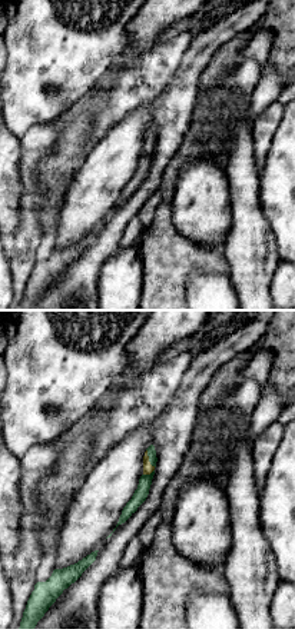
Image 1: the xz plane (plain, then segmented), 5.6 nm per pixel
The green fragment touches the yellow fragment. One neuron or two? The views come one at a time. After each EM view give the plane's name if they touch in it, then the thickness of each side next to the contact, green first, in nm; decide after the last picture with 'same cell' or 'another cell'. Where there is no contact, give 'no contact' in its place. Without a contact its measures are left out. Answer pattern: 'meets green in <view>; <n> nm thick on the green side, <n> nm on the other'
meets green in xz; 50 nm thick on the green side, 60 nm on the other

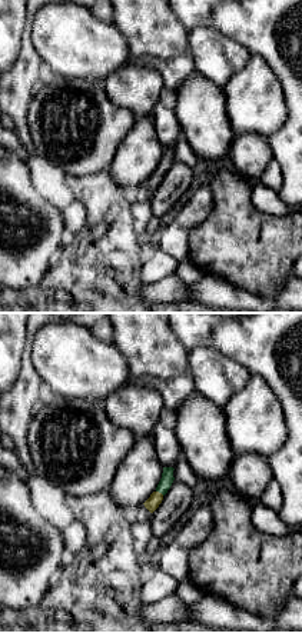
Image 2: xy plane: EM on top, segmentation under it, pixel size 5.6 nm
meets green in xy; 70 nm thick on the green side, 80 nm on the other

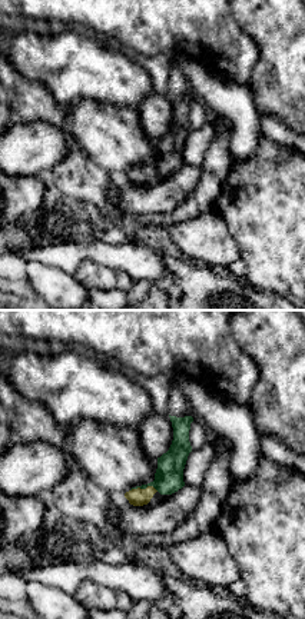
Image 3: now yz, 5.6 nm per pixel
meets green in yz; 160 nm thick on the green side, 100 nm on the other

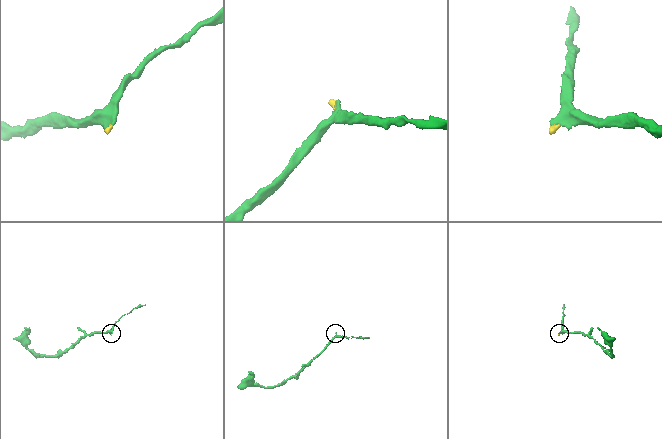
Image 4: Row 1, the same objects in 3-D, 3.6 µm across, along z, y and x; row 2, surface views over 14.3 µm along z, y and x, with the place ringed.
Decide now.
same cell

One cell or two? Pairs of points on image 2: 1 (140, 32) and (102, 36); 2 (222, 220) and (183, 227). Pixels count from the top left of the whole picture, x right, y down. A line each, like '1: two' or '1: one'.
1: two
2: two

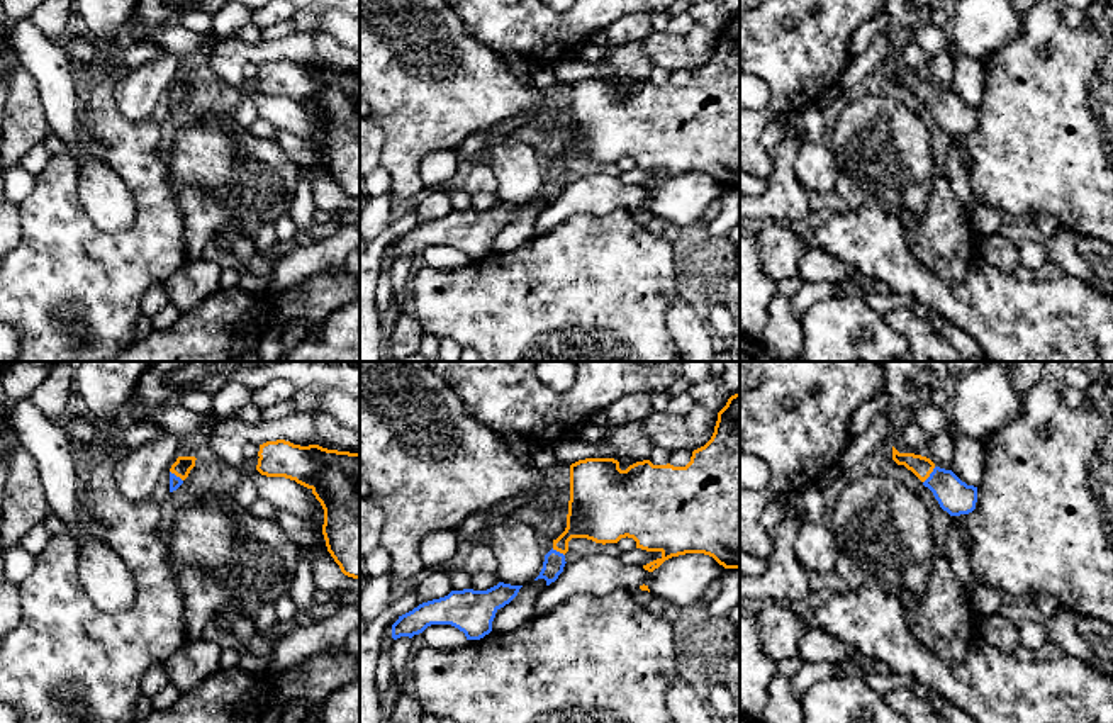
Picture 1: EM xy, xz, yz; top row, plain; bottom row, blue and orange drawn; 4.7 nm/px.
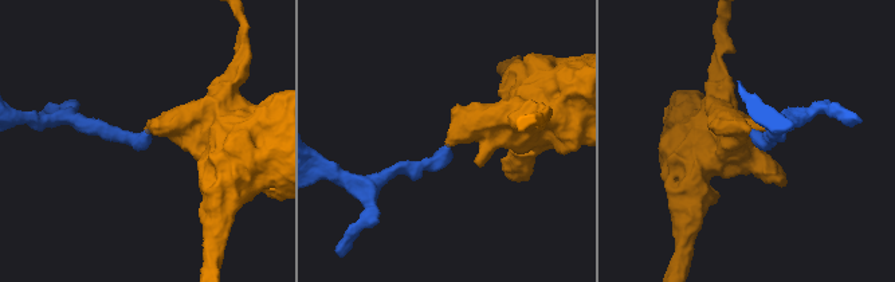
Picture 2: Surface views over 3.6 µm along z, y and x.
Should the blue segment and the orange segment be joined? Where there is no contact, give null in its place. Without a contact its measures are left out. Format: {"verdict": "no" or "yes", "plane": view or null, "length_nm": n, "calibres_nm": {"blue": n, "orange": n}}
{"verdict": "yes", "plane": "yz", "length_nm": 100, "calibres_nm": {"blue": 160, "orange": 100}}

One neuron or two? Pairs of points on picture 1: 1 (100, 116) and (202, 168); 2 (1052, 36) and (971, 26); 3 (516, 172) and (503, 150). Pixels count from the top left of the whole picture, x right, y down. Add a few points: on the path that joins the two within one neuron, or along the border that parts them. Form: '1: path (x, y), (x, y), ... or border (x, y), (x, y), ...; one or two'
1: border (165, 160), (170, 170), (170, 187), (177, 199); two
2: border (1023, 17), (1022, 29), (989, 56); two
3: path (516, 167), (508, 155); one

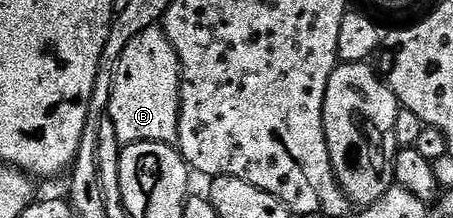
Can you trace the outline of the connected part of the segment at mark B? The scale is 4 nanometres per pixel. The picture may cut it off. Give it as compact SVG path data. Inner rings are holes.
M161 25L150 26L128 48L124 48L124 56L120 56L120 64L116 68L116 80L112 84L109 125L114 129L122 144L132 142L159 142L174 146L178 141L178 125L180 124L180 88L182 87L182 65L178 59L176 48L168 40Z

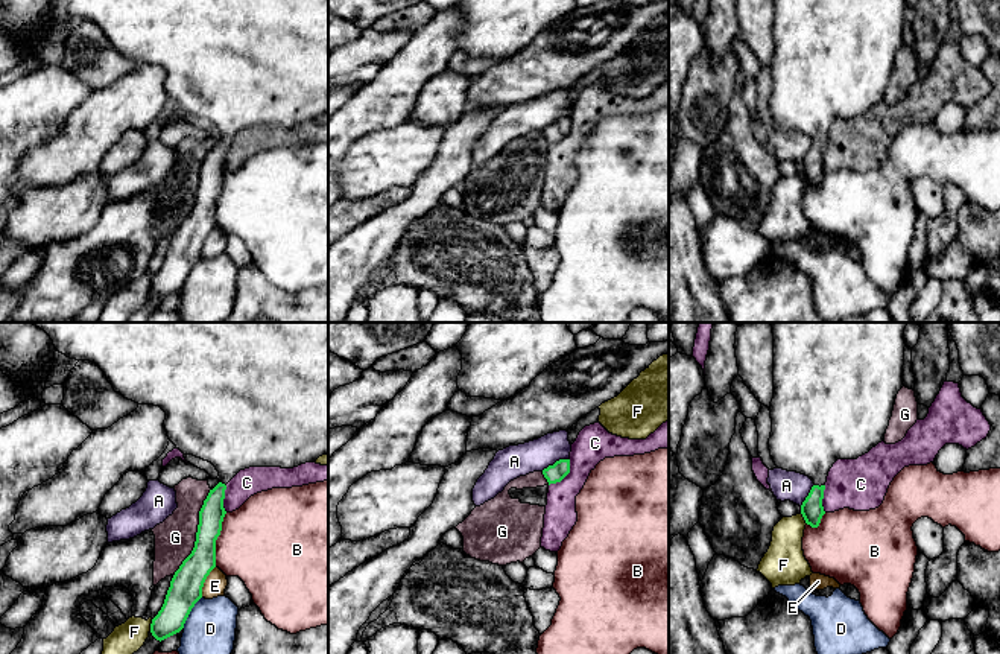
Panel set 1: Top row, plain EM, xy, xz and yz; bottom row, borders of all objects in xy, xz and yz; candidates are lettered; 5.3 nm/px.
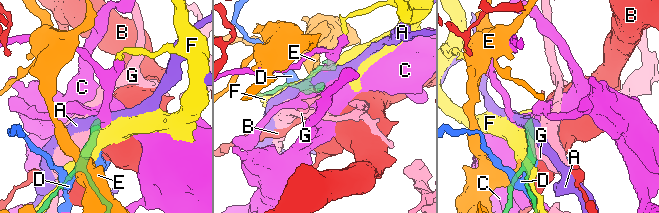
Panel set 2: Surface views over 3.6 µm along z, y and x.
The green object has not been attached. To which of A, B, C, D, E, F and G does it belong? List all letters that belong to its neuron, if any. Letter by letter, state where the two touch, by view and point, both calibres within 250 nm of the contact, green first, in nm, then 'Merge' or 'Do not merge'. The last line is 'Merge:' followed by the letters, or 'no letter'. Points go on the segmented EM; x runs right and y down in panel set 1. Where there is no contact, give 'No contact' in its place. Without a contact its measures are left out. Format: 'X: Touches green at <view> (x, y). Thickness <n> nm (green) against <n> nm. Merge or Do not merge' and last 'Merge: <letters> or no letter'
A: Touches green at xz (555, 463). Thickness 100 nm (green) against 170 nm. Do not merge
B: Touches green at xy (216, 539). Thickness 160 nm (green) against 440 nm. Do not merge
C: Touches green at xz (566, 475). Thickness 100 nm (green) against 190 nm. Do not merge
D: Touches green at xy (190, 610). Thickness 180 nm (green) against 280 nm. Do not merge
E: Touches green at xy (204, 581). Thickness 180 nm (green) against 120 nm. Do not merge
F: Touches green at xy (151, 625). Thickness 170 nm (green) against 160 nm. Do not merge
G: Touches green at xy (196, 533). Thickness 160 nm (green) against 220 nm. Do not merge
Merge: no letter

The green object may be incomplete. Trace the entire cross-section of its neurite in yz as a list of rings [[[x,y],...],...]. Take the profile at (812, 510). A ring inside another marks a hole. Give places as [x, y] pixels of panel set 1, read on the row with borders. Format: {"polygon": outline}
{"polygon": [[[771,322],[774,333],[774,398],[769,411],[771,456],[778,468],[809,476],[813,487],[801,505],[807,525],[818,528],[822,516],[825,482],[837,459],[857,459],[868,453],[884,433],[903,385],[904,329],[909,322]]]}

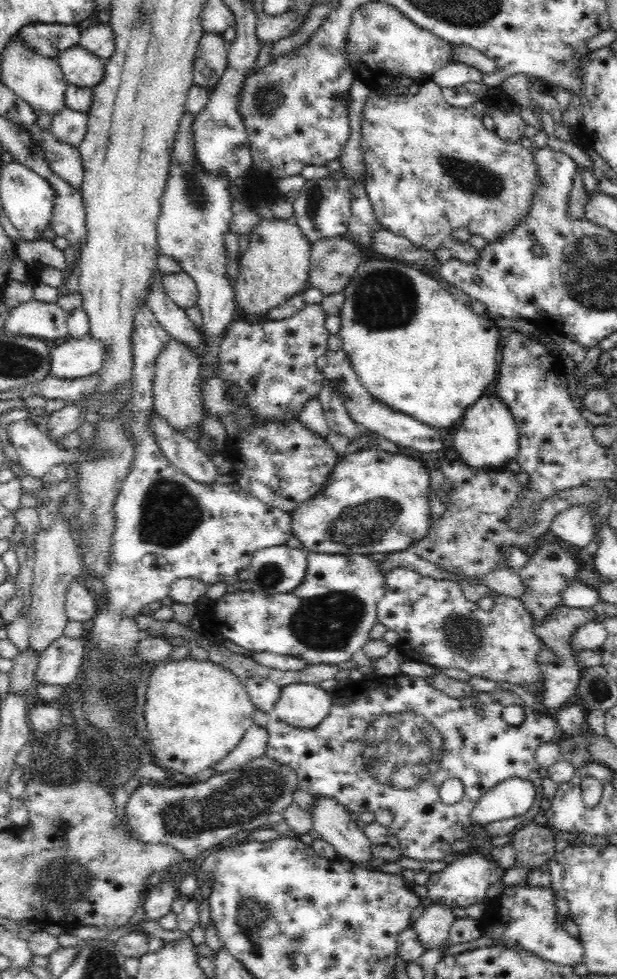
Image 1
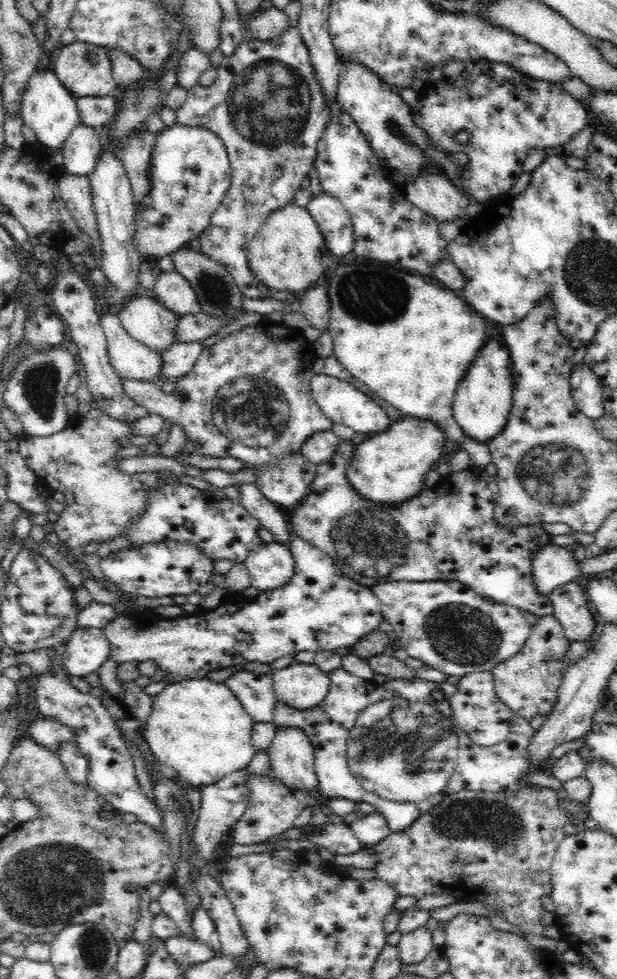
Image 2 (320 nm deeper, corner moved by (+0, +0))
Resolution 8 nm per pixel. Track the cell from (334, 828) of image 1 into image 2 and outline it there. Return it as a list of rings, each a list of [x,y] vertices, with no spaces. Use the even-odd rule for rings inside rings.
[[[275,726],[275,738],[267,751],[271,771],[284,786],[302,793],[319,788],[313,763],[315,750],[301,729]]]

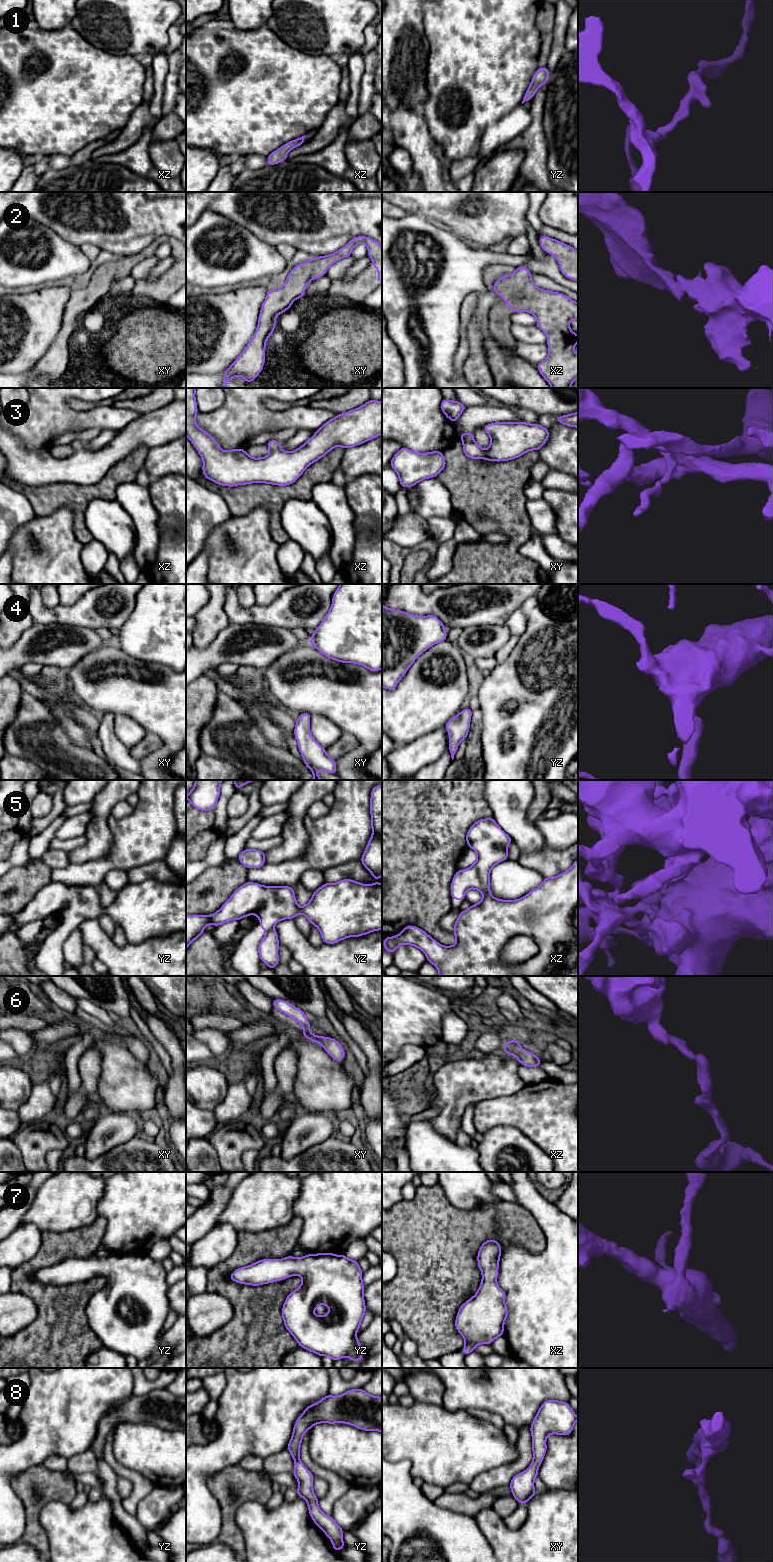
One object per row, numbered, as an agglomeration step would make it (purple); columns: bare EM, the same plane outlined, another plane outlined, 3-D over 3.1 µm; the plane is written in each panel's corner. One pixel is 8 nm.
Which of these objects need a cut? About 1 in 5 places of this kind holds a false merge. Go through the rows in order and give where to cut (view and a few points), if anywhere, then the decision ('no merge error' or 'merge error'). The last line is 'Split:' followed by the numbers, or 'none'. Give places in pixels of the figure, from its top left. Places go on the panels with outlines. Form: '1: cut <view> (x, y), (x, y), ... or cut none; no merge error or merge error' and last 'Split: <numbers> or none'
1: cut none; no merge error
2: cut none; no merge error
3: cut none; no merge error
4: cut none; no merge error
5: cut none; no merge error
6: cut none; no merge error
7: cut none; no merge error
8: cut none; no merge error
Split: none

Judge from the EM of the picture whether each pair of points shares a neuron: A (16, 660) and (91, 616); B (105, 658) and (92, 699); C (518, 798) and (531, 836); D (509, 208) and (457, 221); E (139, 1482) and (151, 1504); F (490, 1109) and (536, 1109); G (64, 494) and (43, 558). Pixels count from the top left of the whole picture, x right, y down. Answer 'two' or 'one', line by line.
A: two
B: one
C: one
D: one
E: two
F: one
G: two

★ ★ ★

What to work on ▸ Drop every picture, then write out the remaining entries above exactly as they appear.

Finished task ▸
Image 1: the xz plane (plain, then segmented), 5.6 nm per pixel
The green fragment touches the yellow fragment. One neuron or two? The views come one at a time. After each EM view give the plane's name if they touch in it, then the thickness of each side next to the contact, green first, in nm; decide after the last picture with 'same cell' or 'another cell'. Where there is no contact, give 'no contact' in its place. Without a contact its measures are left out. Answer pattern: 'meets green in <view>; <n> nm thick on the green side, <n> nm on the other'
meets green in xz; 50 nm thick on the green side, 60 nm on the other

Image 2: xy plane: EM on top, segmentation under it, pixel size 5.6 nm
meets green in xy; 70 nm thick on the green side, 80 nm on the other

Image 3: now yz, 5.6 nm per pixel
meets green in yz; 160 nm thick on the green side, 100 nm on the other

Image 4: Row 1, the same objects in 3-D, 3.6 µm across, along z, y and x; row 2, surface views over 14.3 µm along z, y and x, with the place ringed.
Decide now.
same cell

One cell or two? Pairs of points on image 2: 1 (140, 32) and (102, 36); 2 (222, 220) and (183, 227). Pixels count from the top left of the whole picture, x right, y down. A line each, like '1: two' or '1: one'.
1: two
2: two

Picture 1: EM xy, xz, yz; top row, plain; bottom row, blue and orange drawn; 4.7 nm/px.
Picture 2: Surface views over 3.6 µm along z, y and x.
Should the blue segment and the orange segment be joined? Where there is no contact, give null in its place. Without a contact its measures are left out. Format: {"verdict": "no" or "yes", "plane": view or null, "length_nm": n, "calibres_nm": {"blue": n, "orange": n}}
{"verdict": "yes", "plane": "yz", "length_nm": 100, "calibres_nm": {"blue": 160, "orange": 100}}

One neuron or two? Pairs of points on picture 1: 1 (100, 116) and (202, 168); 2 (1052, 36) and (971, 26); 3 (516, 172) and (503, 150). Pixels count from the top left of the whole picture, x right, y down. Add a few points: on the path that joins the two within one neuron, or along the border that parts them. Form: '1: path (x, y), (x, y), ... or border (x, y), (x, y), ...; one or two'
1: border (165, 160), (170, 170), (170, 187), (177, 199); two
2: border (1023, 17), (1022, 29), (989, 56); two
3: path (516, 167), (508, 155); one

Can you trace the outline of the connected part of the segment at mark B? The scale is 4 nanometres per pixel. The picture may cut it off. Give it as compact SVG path data. Inner rings are holes.
M161 25L150 26L128 48L124 48L124 56L120 56L120 64L116 68L116 80L112 84L109 125L114 129L122 144L132 142L159 142L174 146L178 141L178 125L180 124L180 88L182 87L182 65L178 59L176 48L168 40Z

Panel set 1: Top row, plain EM, xy, xz and yz; bottom row, borders of all objects in xy, xz and yz; candidates are lettered; 5.3 nm/px.
Panel set 2: Surface views over 3.6 µm along z, y and x.
The green object has not been attached. To which of A, B, C, D, E, F and G does it belong? List all letters that belong to its neuron, if any. Letter by letter, state where the two touch, by view and point, both calibres within 250 nm of the contact, green first, in nm, then 'Merge' or 'Do not merge'. The last line is 'Merge:' followed by the letters, or 'no letter'. Points go on the segmented EM; x runs right and y down in panel set 1. Where there is no contact, give 'No contact' in its place. Without a contact its measures are left out. Format: 'X: Touches green at <view> (x, y). Thickness <n> nm (green) against <n> nm. Merge or Do not merge' and last 'Merge: <letters> or no letter'
A: Touches green at xz (555, 463). Thickness 100 nm (green) against 170 nm. Do not merge
B: Touches green at xy (216, 539). Thickness 160 nm (green) against 440 nm. Do not merge
C: Touches green at xz (566, 475). Thickness 100 nm (green) against 190 nm. Do not merge
D: Touches green at xy (190, 610). Thickness 180 nm (green) against 280 nm. Do not merge
E: Touches green at xy (204, 581). Thickness 180 nm (green) against 120 nm. Do not merge
F: Touches green at xy (151, 625). Thickness 170 nm (green) against 160 nm. Do not merge
G: Touches green at xy (196, 533). Thickness 160 nm (green) against 220 nm. Do not merge
Merge: no letter

The green object may be incomplete. Trace the entire cross-section of its neurite in yz as a list of rings [[[x,y],...],...]. Take the profile at (812, 510). A ring inside another marks a hole. Give places as [x, y] pixels of panel set 1, read on the row with borders. Format: {"polygon": outline}
{"polygon": [[[771,322],[774,333],[774,398],[769,411],[771,456],[778,468],[809,476],[813,487],[801,505],[807,525],[818,528],[822,516],[825,482],[837,459],[857,459],[868,453],[884,433],[903,385],[904,329],[909,322]]]}

Image 1
Image 2 (320 nm deeper, corner moved by (+0, +0))
Resolution 8 nm per pixel. Track the cell from (334, 828) of image 1 into image 2 and outline it there. Return it as a list of rings, each a list of [x,y] vertices, with no spaces. Use the even-odd rule for rings inside rings.
[[[275,726],[275,738],[267,751],[271,771],[284,786],[302,793],[319,788],[313,763],[315,750],[301,729]]]

One object per row, numbered, as an agglomeration step would make it (purple); columns: bare EM, the same plane outlined, another plane outlined, 3-D over 3.1 µm; the plane is written in each panel's corner. One pixel is 8 nm.
Which of these objects need a cut? About 1 in 5 places of this kind holds a false merge. Go through the rows in order and give where to cut (view and a few points), if anywhere, then the decision ('no merge error' or 'merge error'). The last line is 'Split:' followed by the numbers, or 'none'. Give places in pixels of the figure, from its top left. Places go on the panels with outlines. Form: '1: cut <view> (x, y), (x, y), ... or cut none; no merge error or merge error' and last 'Split: <numbers> or none'
1: cut none; no merge error
2: cut none; no merge error
3: cut none; no merge error
4: cut none; no merge error
5: cut none; no merge error
6: cut none; no merge error
7: cut none; no merge error
8: cut none; no merge error
Split: none

Judge from the EM of the picture whether each pair of points shares a neuron: A (16, 660) and (91, 616); B (105, 658) and (92, 699); C (518, 798) and (531, 836); D (509, 208) and (457, 221); E (139, 1482) and (151, 1504); F (490, 1109) and (536, 1109); G (64, 494) and (43, 558). Pixels count from the top left of the whole picture, x right, y down. Answer 'two' or 'one', line by line.
A: two
B: one
C: one
D: one
E: two
F: one
G: two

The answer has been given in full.